Wij mensen van deze tijd weten nauwelijks nog wat gastvrijheid is zoals in de tijd en de antieke wereld van Abraham. Toen waren mensen totaal afhankelijk van elkaar. Een vreemdeling onderweg had bescherming nodig tegen overvallers. Een veilig onderdak, drinken en eten. Maar zo’n vreemdeling opende ook je gesloten wereld. Hij kon een boodschap van God zijn.
Op een heel andere manier hebben we natuurlijk wel degelijk de vreemdelingen in ons midden in de gestalte van migranten en vluchtelingen.
Mensen die nu vluchtelingen uit Oekraine of Syrie onderdak bieden, zien ook hun leven veranderen. Een parochie die zijn deuren openzet voor vluchtelingen, zoals ook hier, verandert. Personen en gemeenschappen gaan zichzelf en hun wereld met andere ogen zien. Waar we misschien het gevoel hadden op een doodlopende weg te zijn, krijgen we weer moed en vertrouwen voor de toekomst. Wij hier in Nederland hebben bijna alles was ons hartje begeert en toch is er grote ontevredenheid en ondankbaarheid. Door de vreemdeling in ons midden te ontvangen leren we misschien dat we met veel minder toe kunnen om gelukkige mensen te zijn. Mensen die niet opkijken tegen de dag van morgen. En wie een vreemdeling opnemen in hun midden, krijgen ook vrienden voor eeuwig.

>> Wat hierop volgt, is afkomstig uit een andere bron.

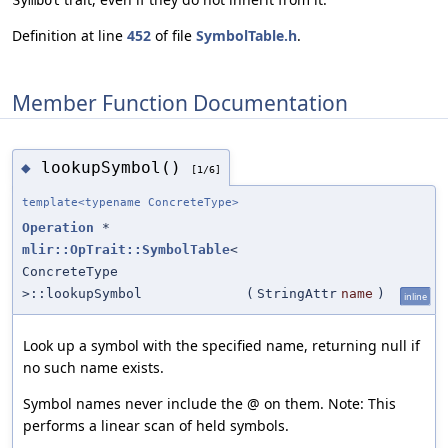
Symbol
Definition at line
452
of file
SymbolTable.h
.
Member Function Documentation
lookupSymbol()
◆
[1/6]
template<typename ConcreteType>
Operation
*
mlir::OpTrait::SymbolTable
<
ConcreteType
>::lookupSymbol
(
StringAttr
name
)
inline
Look up a symbol with the specified name, returning null if
no such name exists.
Symbol names never include the @ on them. Note: This
performs a linear scan of held symbols.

Het Evangelie gaat over Maria en Martha. Zij verlenen gastvrijheid aan Jezus. Ze zijn de zussen van Lazarus horen we bij de evangelist Johannes. Deze zussen hebben Jezus ontvangen. Die ontmoeting heeft geleid tot een bijzondere vriendschap. We kijken er misschien wat vreemd van op dat Jezus echte vrienden had. Voor Jezus zijn alle mensen toch gelijk? Ja, zeker. Ieder mens is in zijn ogen een kind van God dat diep respect verdiend. Hij trok niemand voor. Maar Jezus was ook een mens met zijn eigen behoeften en emoties. Hij was geen stoïcijn die zich aan niets en niemand hechtte om immuun te zijn voor verlies. Elk mens heeft behoefte aan vriendschap, aan iemand met wie je bepaalde intieme ervaringen deelt, die weten wat je nodigt hebt, die aan een half woord genoeg hebben, die geheimen niet verklappen.
Maria is aan zijn voeten gaan zitten in plaats van in de keuken te staan om voor Jezus te zorgen. Dat is teken van grote vertrouwdheid en vrijmoedigheid voor een vrouw in die tijd. Martha is druk in de weer met bedienen van Jezus en de gast. Een vredig tafereel. Toonbeeld van gastvrijheid. Teken van thuis zijn van Jezus bij mensen. Ware het niet dat Martha via Jezus plotseling haar zus ter verantwoording roept. “Meester, kunt u niet tegen mijn zus zeggen dat ze mij moet helpen. Ineens staat de gastvrijheid en de vriendschap op het spel. Want als gast wil je niet betrokken zijn bij onenigheid in de familie. En je wilt ook niet in een positie komen waar je partij tussen je vrienden moet kiezen.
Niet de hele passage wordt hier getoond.